I took my seat fifteen minutes before the show was supposed to start in front of a man whose shirt said “Straight Outta Quarantine.” I doodled a little while I waited, and about five minutes later, someone walked across the stage. I looked up and the rest of the world faded away. I suddenly thought I understood why everybody and their dog was at this reptile show.

This man looked so much like Chris Hemsworth that you wouldn’t want to tell him, “Hey, you look like Chris Hemsworth,” knowing it’s the only thing he ever hears from anybody ever and would automatically make you an incredibly boring conversationalist. His hair was tied half up at the back of his head, and he had a full beard. Both arms were sleeved in tattoos. I decided I was ready for any and all encounters that were about to happen in this room in the next ten minutes.

A woman with platinum blonde hair spilling down her shoulders (I think her name was Brandy) came out onstage and asked everyone if we were excited. The crowd gave a semi-tepid “yeah.”

“You guys need some coffee, come on,” Brandy said with a laugh.

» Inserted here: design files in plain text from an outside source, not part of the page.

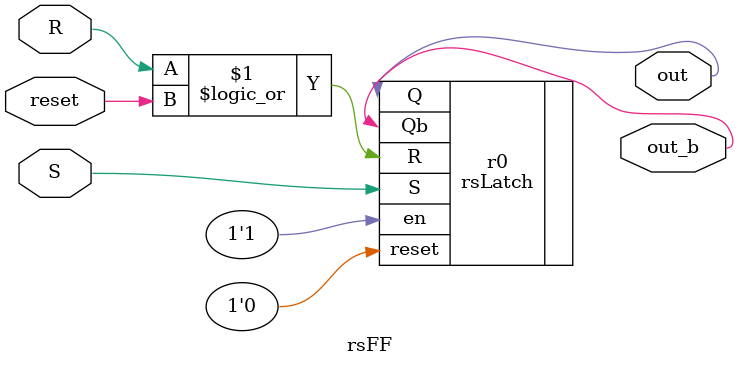
<source format=v>
module rsFF (
    input reset, //asynchronous reset
    input S, R,
    output  out,
    output out_b
);
    // Normally having both S and R is illegal, since simultaneous falling
    // will trigger racing effect (metastable)
    // However, here S and R signals 


   // wire out_b; 
   rsLatch r0 (.en(1'b1),.reset(1'b0), .S(S), .R(R||reset), .Q(out), .Qb(out_b) );

endmodule
        

</source>
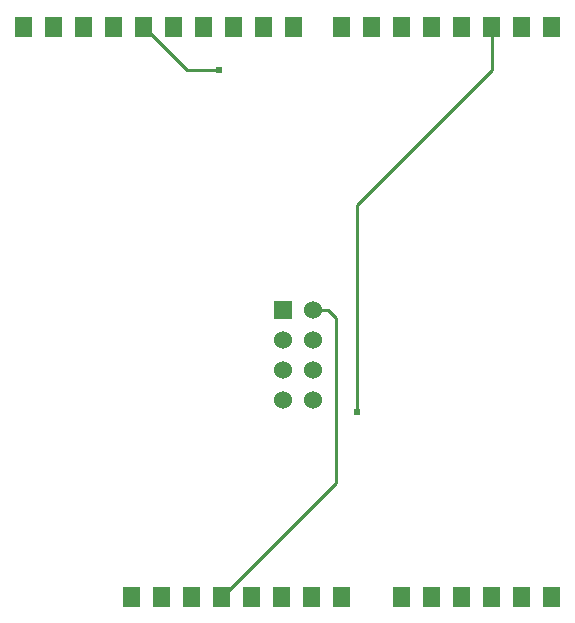
<source format=gbl>
G04 Layer: BottomLayer*
G04 EasyEDA v6.1.34, Thu, 02 May 2019 10:16:14 GMT*
G04 2a2a60af2dac4d11b907a52f5f3e14da,88f35c52922c4fbc8d6ac25f651a04fd,10*
G04 Gerber Generator version 0.2*
G04 Scale: 100 percent, Rotated: No, Reflected: No *
G04 Dimensions in millimeters *
G04 leading zeros omitted , absolute positions ,3 integer and 3 decimal *
%FSLAX33Y33*%
%MOMM*%
G90*
G71D02*

%ADD10C,0.254000*%
%ADD11C,0.609600*%
%ADD15R,1.524000X1.524000*%
%ADD16C,1.524000*%

%LPD*%
G54D10*
G01X35560Y2540D02*
G01X45212Y12192D01*
G01X45212Y26162D01*
G01X44577Y26797D01*
G01X43307Y26797D01*
G01X35306Y47117D02*
G01X32638Y47117D01*
G01X28956Y50799D01*
G01X58420Y50799D02*
G01X58420Y47117D01*
G01X46990Y35687D01*
G01X46990Y18161D01*
G36*
G01X42367Y51653D02*
G01X42367Y49946D01*
G01X40944Y49946D01*
G01X40944Y51653D01*
G01X42367Y51653D01*
G37*
G36*
G01X39827Y51653D02*
G01X39827Y49946D01*
G01X38404Y49946D01*
G01X38404Y51653D01*
G01X39827Y51653D01*
G37*
G36*
G01X37287Y51653D02*
G01X37287Y49946D01*
G01X35864Y49946D01*
G01X35864Y51653D01*
G01X37287Y51653D01*
G37*
G36*
G01X34747Y51653D02*
G01X34747Y49946D01*
G01X33324Y49946D01*
G01X33324Y51653D01*
G01X34747Y51653D01*
G37*
G36*
G01X32207Y51653D02*
G01X32207Y49946D01*
G01X30784Y49946D01*
G01X30784Y51653D01*
G01X32207Y51653D01*
G37*
G36*
G01X29667Y51653D02*
G01X29667Y49946D01*
G01X28244Y49946D01*
G01X28244Y51653D01*
G01X29667Y51653D01*
G37*
G36*
G01X27127Y51653D02*
G01X27127Y49946D01*
G01X25704Y49946D01*
G01X25704Y51653D01*
G01X27127Y51653D01*
G37*
G36*
G01X24587Y51653D02*
G01X24587Y49946D01*
G01X23164Y49946D01*
G01X23164Y51653D01*
G01X24587Y51653D01*
G37*
G36*
G01X22047Y51653D02*
G01X22047Y49946D01*
G01X20624Y49946D01*
G01X20624Y51653D01*
G01X22047Y51653D01*
G37*
G36*
G01X19507Y51653D02*
G01X19507Y49946D01*
G01X18084Y49946D01*
G01X18084Y51653D01*
G01X19507Y51653D01*
G37*
G36*
G01X64210Y51653D02*
G01X64210Y49946D01*
G01X62788Y49946D01*
G01X62788Y51653D01*
G01X64210Y51653D01*
G37*
G36*
G01X61670Y51653D02*
G01X61670Y49946D01*
G01X60248Y49946D01*
G01X60248Y51653D01*
G01X61670Y51653D01*
G37*
G36*
G01X59130Y51653D02*
G01X59130Y49946D01*
G01X57708Y49946D01*
G01X57708Y51653D01*
G01X59130Y51653D01*
G37*
G36*
G01X56590Y51653D02*
G01X56590Y49946D01*
G01X55168Y49946D01*
G01X55168Y51653D01*
G01X56590Y51653D01*
G37*
G36*
G01X54050Y51653D02*
G01X54050Y49946D01*
G01X52628Y49946D01*
G01X52628Y51653D01*
G01X54050Y51653D01*
G37*
G36*
G01X51511Y51653D02*
G01X51511Y49946D01*
G01X50088Y49946D01*
G01X50088Y51653D01*
G01X51511Y51653D01*
G37*
G36*
G01X48971Y51653D02*
G01X48971Y49946D01*
G01X47548Y49946D01*
G01X47548Y51653D01*
G01X48971Y51653D01*
G37*
G36*
G01X46431Y51653D02*
G01X46431Y49946D01*
G01X45008Y49946D01*
G01X45008Y51653D01*
G01X46431Y51653D01*
G37*
G36*
G01X50088Y1686D02*
G01X50088Y3393D01*
G01X51511Y3393D01*
G01X51511Y1686D01*
G01X50088Y1686D01*
G37*
G36*
G01X52628Y1686D02*
G01X52628Y3393D01*
G01X54051Y3393D01*
G01X54051Y1686D01*
G01X52628Y1686D01*
G37*
G36*
G01X55168Y1686D02*
G01X55168Y3393D01*
G01X56591Y3393D01*
G01X56591Y1686D01*
G01X55168Y1686D01*
G37*
G36*
G01X57708Y1686D02*
G01X57708Y3393D01*
G01X59131Y3393D01*
G01X59131Y1686D01*
G01X57708Y1686D01*
G37*
G36*
G01X60248Y1686D02*
G01X60248Y3393D01*
G01X61671Y3393D01*
G01X61671Y1686D01*
G01X60248Y1686D01*
G37*
G36*
G01X62788Y1686D02*
G01X62788Y3393D01*
G01X64211Y3393D01*
G01X64211Y1686D01*
G01X62788Y1686D01*
G37*
G36*
G01X27228Y1686D02*
G01X27228Y3393D01*
G01X28651Y3393D01*
G01X28651Y1686D01*
G01X27228Y1686D01*
G37*
G36*
G01X29768Y1686D02*
G01X29768Y3393D01*
G01X31191Y3393D01*
G01X31191Y1686D01*
G01X29768Y1686D01*
G37*
G36*
G01X32308Y1686D02*
G01X32308Y3393D01*
G01X33731Y3393D01*
G01X33731Y1686D01*
G01X32308Y1686D01*
G37*
G36*
G01X34848Y1686D02*
G01X34848Y3393D01*
G01X36271Y3393D01*
G01X36271Y1686D01*
G01X34848Y1686D01*
G37*
G36*
G01X37388Y1686D02*
G01X37388Y3393D01*
G01X38811Y3393D01*
G01X38811Y1686D01*
G01X37388Y1686D01*
G37*
G36*
G01X39928Y1686D02*
G01X39928Y3393D01*
G01X41351Y3393D01*
G01X41351Y1686D01*
G01X39928Y1686D01*
G37*
G36*
G01X42468Y1686D02*
G01X42468Y3393D01*
G01X43891Y3393D01*
G01X43891Y1686D01*
G01X42468Y1686D01*
G37*
G36*
G01X45008Y1686D02*
G01X45008Y3393D01*
G01X46431Y3393D01*
G01X46431Y1686D01*
G01X45008Y1686D01*
G37*
G54D15*
G01X40767Y26797D03*
G54D16*
G01X43307Y26797D03*
G01X40767Y24257D03*
G01X43307Y24257D03*
G01X40767Y21717D03*
G01X43307Y21717D03*
G01X40767Y19177D03*
G01X43307Y19177D03*
G54D11*
G01X35306Y47117D03*
G01X46990Y18161D03*
M00*
M02*

</source>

After one more cheer, the show began. Thor: God of Reptiles (aka Daniel the Safari Guy) walked around the stage during the show holding six or seven toothy creatures for the crowd to look at. I think we learned what the difference is between alligators and crocodiles at one point and that it’s a bad idea to give your grandkids caimans as pets. Couldn’t truthfully say I remember any of it.

The showstopper was Macadamia, a massive, crusty snapping turtle that you could tell made everybody on stage a little nervous, even Safari Daniel. He walked out gripping Macadamia’s shell above the neck, his muscles looking only a little strained from the effort. I think my jaw came unhinged a little.

Two roads diverged in a yellow wood, and I kept one foot on both. I was nervously watching the massive snapper thrashing side to side in Safari Daniel’s hands, staring out at the audience through cold dinosaur eyes that screamed he would raze the entire earth if it meant never having to be touched or looked at by a human being again. At the same time, I was plotting an elaborate meet cute that involved a large pair of shears, an escaped caiman, me being trapped in a corner, and Best Western Chris Hemsworth (respectfully).

Ultimately, it was all for naught, as Safari Daniel was very taken and I was very a coward.

After the show ended, I decided I wanted to do one more thing before leaving: I wanted to hold a snake. It just kind of seemed like the thing to do, like taking a picture with a princess at Disneyland or cleaning The Sink at Angie’s. I’d already seen my share of corpses at this event. What was one more freaky sensory experience?  

That’s how I ended up with a green and cream-colored ball python named Eros wrapped around my forearms. I didn’t get a picture with Eros—because his midriff cuffed both of my wrists—but Eros and I had a moment on that expo floor that Safari Daniel and I would never have.

His head bobbed up towards mine. He looked at me with small puppy dog eyes, his little tongue flicking out and tickling my skin. His belly flexed around my arms like a tight hug, and suddenly I started thinking it’d been far too long since I felt a loving touch because here I was standing in a reptile expo, surrounded by dead rats, hot Safari guys, beaver fetuses, spiders, and strangers, and I was getting emo at the attention from a python.

I’ve been looking up “snakes as pets” this week,  just to chew on it. I haven’t made any decisions, and I’m not sure I will. But when the reptile expo rolls around next year, maybe, just maybe, I’ll go adopt someone, even if they need a little pond to swim and hiss around in (shudder).

Who knows? I might free four or five tortoises while I’m at it.